Month notes

November 2024 month notes

Rust tools

Rust seems to be becoming the defacto standard for tooling, regardless of the language being used at a domain level. This month I’ve talked to people from Deno who build their CLI with it, switched to the just command runner and ruff code formatter.

It’s an interesting trend in terms of both other languages being more comfortable about not writing their tooling in a different language and why Rust seems to have a strong showing in this area.

Gitlab pipelines

I have been working a lot with Gitlab CI/CD this month, my first real exposure to it. Some aspects are similar to Github Actions, you’re writing shell script in YAML and debugging is hard.

Some of the choices in the Gitlab job environments seems to make things harder than they need to be. By default the job checks out the commit hash of the push that triggered the build in a detached (fetch) mode. Depending on the natural of the commit (in a merge request, to a branch, to the default (main) branch) you seem to get different sets of environment variables populated. Choose the wrong type and things just don’t work, hurrah!

I’ve started using yq as tool for helping validate YAML files but I’m not sure if there is a better structural tool or linter for the specific Gitlab syntax.

Poetry

I’ve also being doing some work with Poetry. As everyone has said the resolution and download process is quite slow and there doesn’t seem to be a huge community around it is a tool.
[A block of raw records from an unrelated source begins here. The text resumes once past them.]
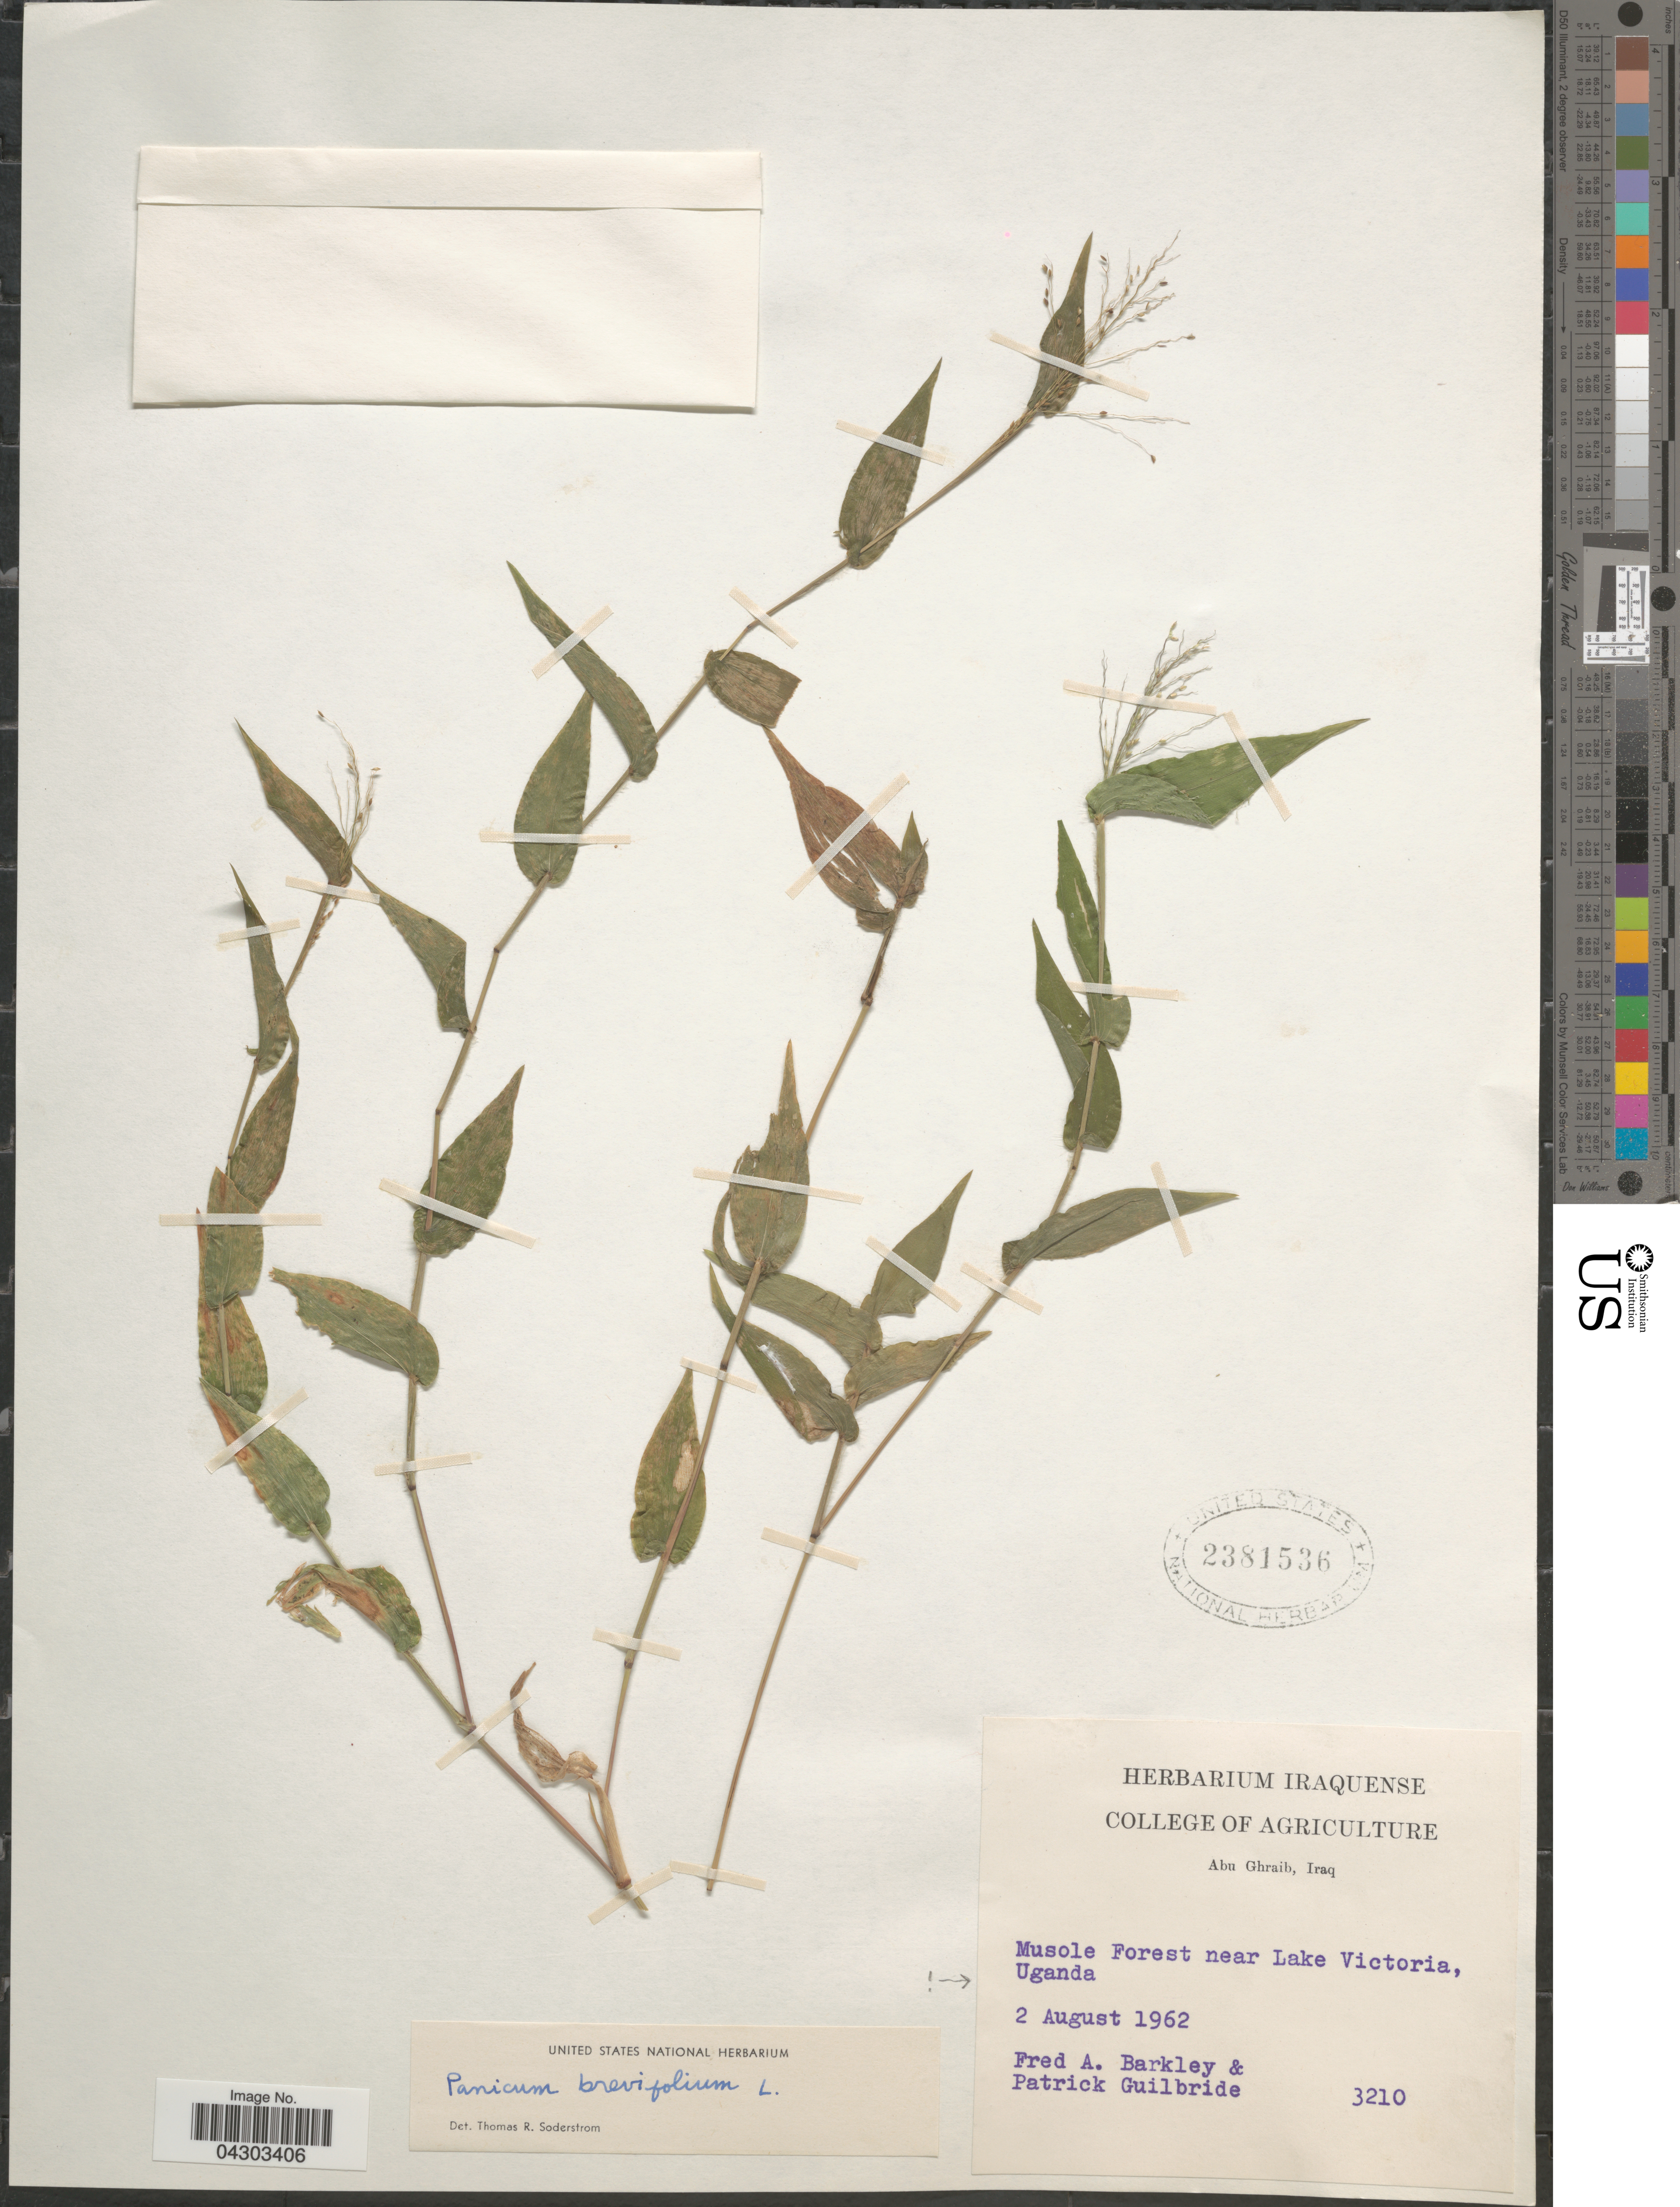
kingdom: Plantae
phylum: Tracheophyta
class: Liliopsida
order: Poales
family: Poaceae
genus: Panicum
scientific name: Panicum brevifolium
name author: L.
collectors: F. A. Barkley & P. Guilbride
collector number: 3210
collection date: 1962-08-02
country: Uganda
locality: Musole Forest near Lake Victoria.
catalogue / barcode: US 2381536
Its partial integration with pyproject.toml makes it feel more standard that it actually is with things under the Poetry key requiring a bit of fiddling to be accessible to other tools. Full integration with the later standard is expected in v2.

Nothing I’ve seen so far is convincing me that it can really make it in its current form. The fragmentation between the pure Python tools seems to have taken its toll and each one (I’ve typically used pipenv) has problems that they struggle to solve.

RSS Feeds

One of the best pieces of advice I was given about the Fediverse was that you need to keep following people until your timeline fills up with interesting things. I’ve been trying to apply that advice to programmers. Every time I read an interesting post I’m now trying to subscribe. Despite probably tripling the number of feeds I have subscribed to my unread view is improved but still dominated by “tech journalism”. I guess real developers probably don’t post that frequently.

Lobsters has been really useful for highlighting some really good writers.

CSS

Things continue to be exciting in the CSS world with more and more new modules entering into mainstream distribution (although only having three browsers in the world is probably helping). I had a little play around with Nested Selectors and while I don’t do lots of pseudo-selectors it is 100% a nice syntax for them. In terms of scoping rules, these actually seem a bit complex but at least they are providing some modularity. I think I’m going to need to play more to get an opinion.

The Chrome developer relations team have posted their review of 2024.

Not only is CSS improving that but Tailwind v4 is actually going to support (or improve support) some of these new features such as containers. And of course its underlying CSS tool is going to be Rust-powered, natch.